Le texte était attendu lundi 1er février. Il aura fallu 24 heures supplémentaires à Donald Tusk, le Président du Conseil européen, et à David Cameron pour achever le projet d’accord. Celui-ci devrait permettre au premier ministre conservateur de faire campagne pour le « oui » au maintien de son pays au sein de l’UE. « To be or not to be together, that is the question » (être ou ne pas être ensemble, telle est la question), a tweeté Donald Tusk mardi 2 février à la mi-journée pour présenter le compromis qui devra désormais être avalisé par les 27 autres Etats membres. Son texte répond aux quatre principales exigences formulées par David Cameron pour rester au sein de la famille européenne.
La première demande concerne la possibilité, pour les Etats non-membres de la zone euro, d’avoir un droit de regard sur les décisions prises au sein de l’Eurozone. Le Président du Conseil a présenté un « mécanisme » qui permettra aux neufs pays, n’ayant pas adopté la monnaie unique, de faire part de leurs inquiétudes et de recevoir « les assurances nécessaires » sur les décisions des 19 autres Etats de l’UE qui l’utilisent. Pas question, par contre de donner un droit de veto susceptible de retarder les « décisions urgentes » en cas de crise financière par exemple.
La seconde exigence de Londres, de loin la plus consensuelle, vise à booster la compétitivité de l’UE. Sur ce point Donald Tusk s’engage à simplifier les législations afin de réduire les obstacles au commerce. Les parlements nationaux verront aussi leur souveraineté renforcée, conformément au 3e souhait exprimé par Londres. Si une directive adoptée à Bruxelles est jugées inutile ou inadaptée, un système de « carton rouge » permettra de bloquer le texte à condition qu’une majorité de 55 % des Parlements des Etats membres – soit 16 sur 28 – en fasse la demande, maximum trois mois après la présentation de la proposition législative.
La dernière exigence de David Cameron vise à limiter la migration intra-européenne.
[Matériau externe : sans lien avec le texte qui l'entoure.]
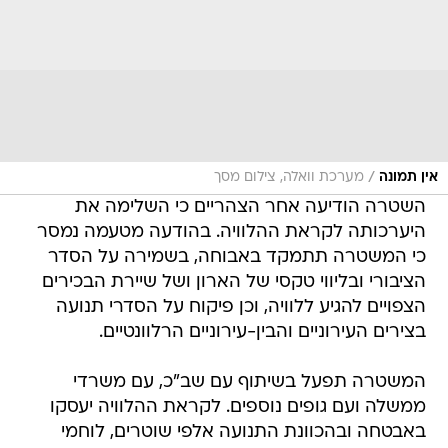
/
אין תמונה
מערכת וואלה, צילום מסך
השטרה הודיעה אחר הצהריים כי השלימה את
היערכותה לקראת ההלוויה. בהודעה מטעמה נמסר
כי המשטרה תתמקד באבוחה, בשמירה על הסדר
הציבורי ובליווי טקסי של הארון ושל שיירת הבכירים
הצפויים להגיע ללוויה, וכן פיקוח על הסדרי תנועה
בצירים העירוניים והבין-עירוניים הרלוונטיים.
המשטרה תפעל בשיתוף עם שב"כ, עם משרדי
ממשלה ועם גופים נוספים. לקראת ההלוויה יעסקו
באבטחה ובהכוונת התנועה אלפי שוטרים, לוחמי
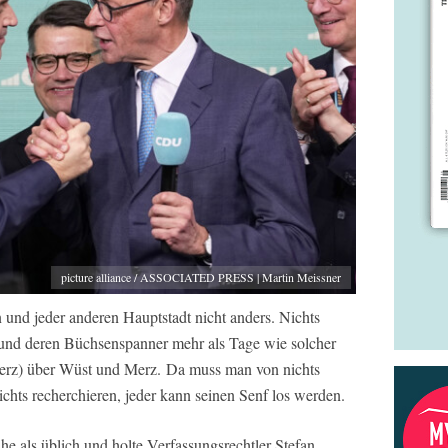
picture alliance / ASSOCIATED PRESS | Martin Meissner
n und jeder anderen Hauptstadt nicht anders. Nichts
r und deren Büchsenspanner mehr als Tage wie solcher
erz) über Wüst und Merz. Da muss man von nichts
ichts recherchieren, jeder kann seinen Senf los werden.
 als üblich und holte Verfassungsrechtler Stefan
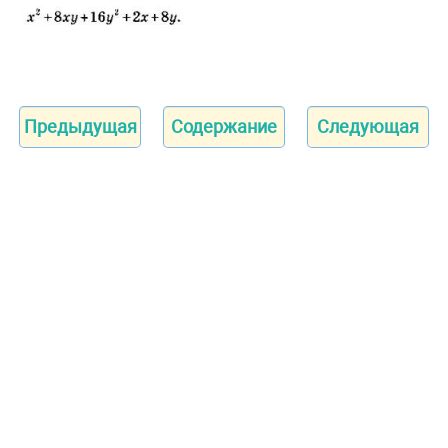
Предыдущая
Содержание
Следующая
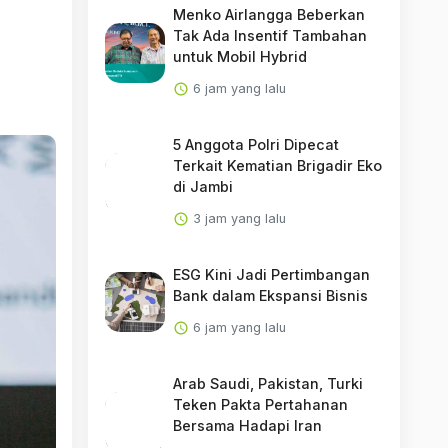
Menko Airlangga Beberkan
Tak Ada Insentif Tambahan
untuk Mobil Hybrid
6 jam yang lalu
5 Anggota Polri Dipecat
Terkait Kematian Brigadir Eko
di Jambi
3 jam yang lalu
ESG Kini Jadi Pertimbangan
Bank dalam Ekspansi Bisnis
6 jam yang lalu
Arab Saudi, Pakistan, Turki
Teken Pakta Pertahanan
Bersama Hadapi Iran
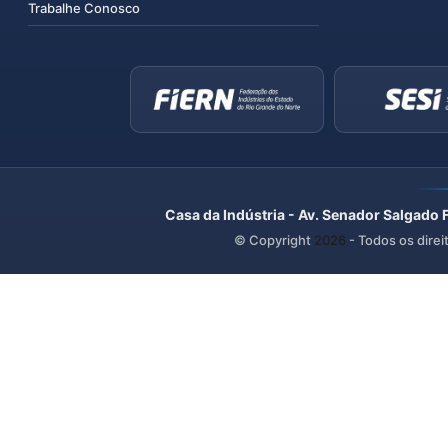
Trabalhe Conosco
Casa da Indústria - Av. Senador Salgado 
© Copyright
2026
- Todos os direi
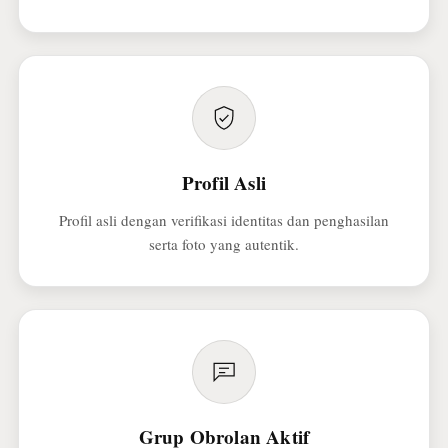
Profil Asli
Profil asli dengan verifikasi identitas dan penghasilan
serta foto yang autentik.
Grup Obrolan Aktif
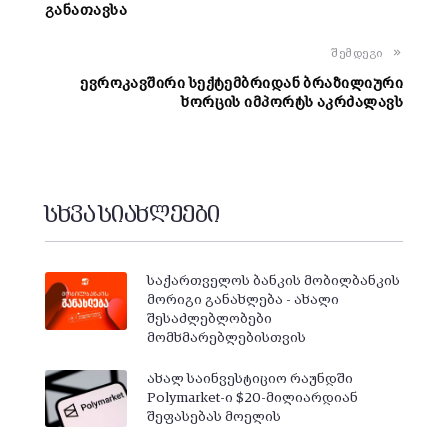
განათავსა
შემდეგი
ევროკავშირი სექტემბრიდან ბრაზილიური
ხორცის იმპორტს აკრძალავს
სხვა სიახლეები
საქართველოს ბანკის მობილბანკის
მორიგი განახლება - ახალი
შესაძლებლობები
მომხმარებლებისთვის
ახალ საინვესტიციო რაუნდში
Polymarket-ი $20-მილიარდიან
შეფასებას მოელის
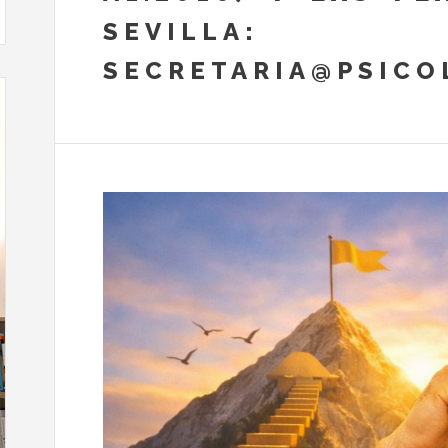
SEVILLA
: E
SECRETARIA@PSICO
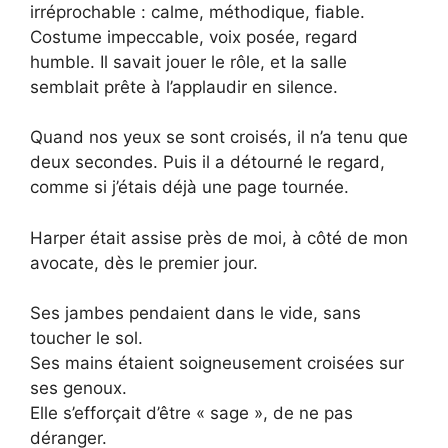
irréprochable : calme, méthodique, fiable.
Costume impeccable, voix posée, regard
humble. Il savait jouer le rôle, et la salle
semblait prête à l’applaudir en silence.
Quand nos yeux se sont croisés, il n’a tenu que
deux secondes. Puis il a détourné le regard,
comme si j’étais déjà une page tournée.
Harper était assise près de moi, à côté de mon
avocate, dès le premier jour.
Ses jambes pendaient dans le vide, sans
toucher le sol.
Ses mains étaient soigneusement croisées sur
ses genoux.
Elle s’efforçait d’être « sage », de ne pas
déranger.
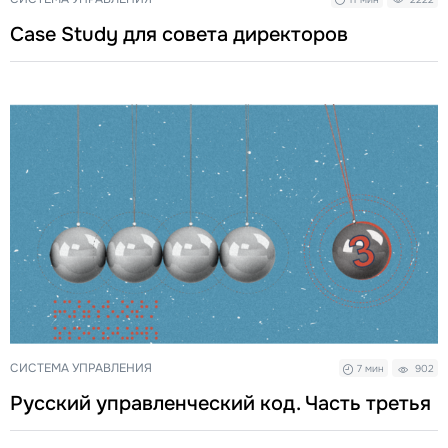
Case Study для совета директоров
СИСТЕМА УПРАВЛЕНИЯ
7 мин
902
Русский управленческий код. Часть третья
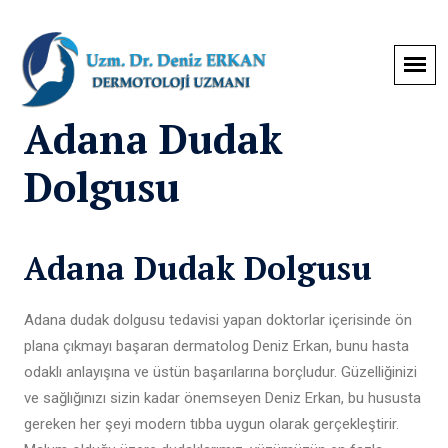
Adana Dudak
Dolgusu
Adana Dudak Dolgusu
Adana dudak dolgusu tedavisi yapan doktorlar içerisinde ön
plana çıkmayı başaran dermatolog Deniz Erkan, bunu hasta
odaklı anlayışına ve üstün başarılarına borçludur. Güzelliğinizi
ve sağlığınızı sizin kadar önemseyen Deniz Erkan, bu hususta
gereken her şeyi modern tıbba uygun olarak gerçekleştirir.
Comment ? En privant les ressortissants issus des autres Etats membres de l’UE des aides sociales lorsqu’ils s’installent au Royaume-Uni. Jugée discriminatoire par l’ensemble des autres pays européens et non conforme aux valeurs fondamentales de l’Union, cette demande pourrait néanmoins faire l’objet d’un compromis. Le Président du Conseil propose la mise en place d’un frein d’urgence ou mécanisme de sauvegarde susceptible d’être activé par un membre de la famille européenne s’il juge ses services sociaux débordés ou victimes d’abus répétés.
« Nous avons réalisés de véritables progrès mais il reste du travail à faire », a souligné le premier ministre britannique à l’issue de ces négociations marathon. Si ses partenaires sont prêts à de nombreuses concessions pour éviter l’effet dramatique d’un « Brexit », beaucoup de questions restent en suspens et annoncent d’âpres discussions d’ici au prochain sommet des chefs d’Etat et de gouvernement, prévu les 18 et 19 février à Bruxelles.
« Nous avons certes bien avancé mais dans ce type de négociations, le diable est dans le détail », confiait un proche de Donald Tusk mitigé quant à l’issue de ces pourparlers. Une lecture attentive du projet de compromis semble justifier ses craintes. Concernant les aides sociales, par exemple, la durée du mécanisme de sauvegarde n’a toujours pas été arrêté. Londres proposait 7 ans, le Conseil européen 4 ans. Même chose pour le volet autorisant les Etats non membres de la zone euro d’un droit de regard sur les décisions des pays partageant la monnaie unique. Le mécanisme proposé est très vague.
La France mais aussi l’Allemagne resteront donc attentives sur ce point. Paris a maintes fois répété qu’il n’était pas envisageable de laisser à Londres – et à ses lobbys financiers – la possibilité de freiner une plus grande intégration au sein de la zone euro. Vendredi 5 février les représentants des Etats membres poursuivront les négociations à Bruxelles sur la base de ce nouveau compromis. Le même jour David Cameron reprendra son offensive diplomatique en entamant une nouvelle tournée européenne visant à convaincre ses homologues d’accepter ses exigences.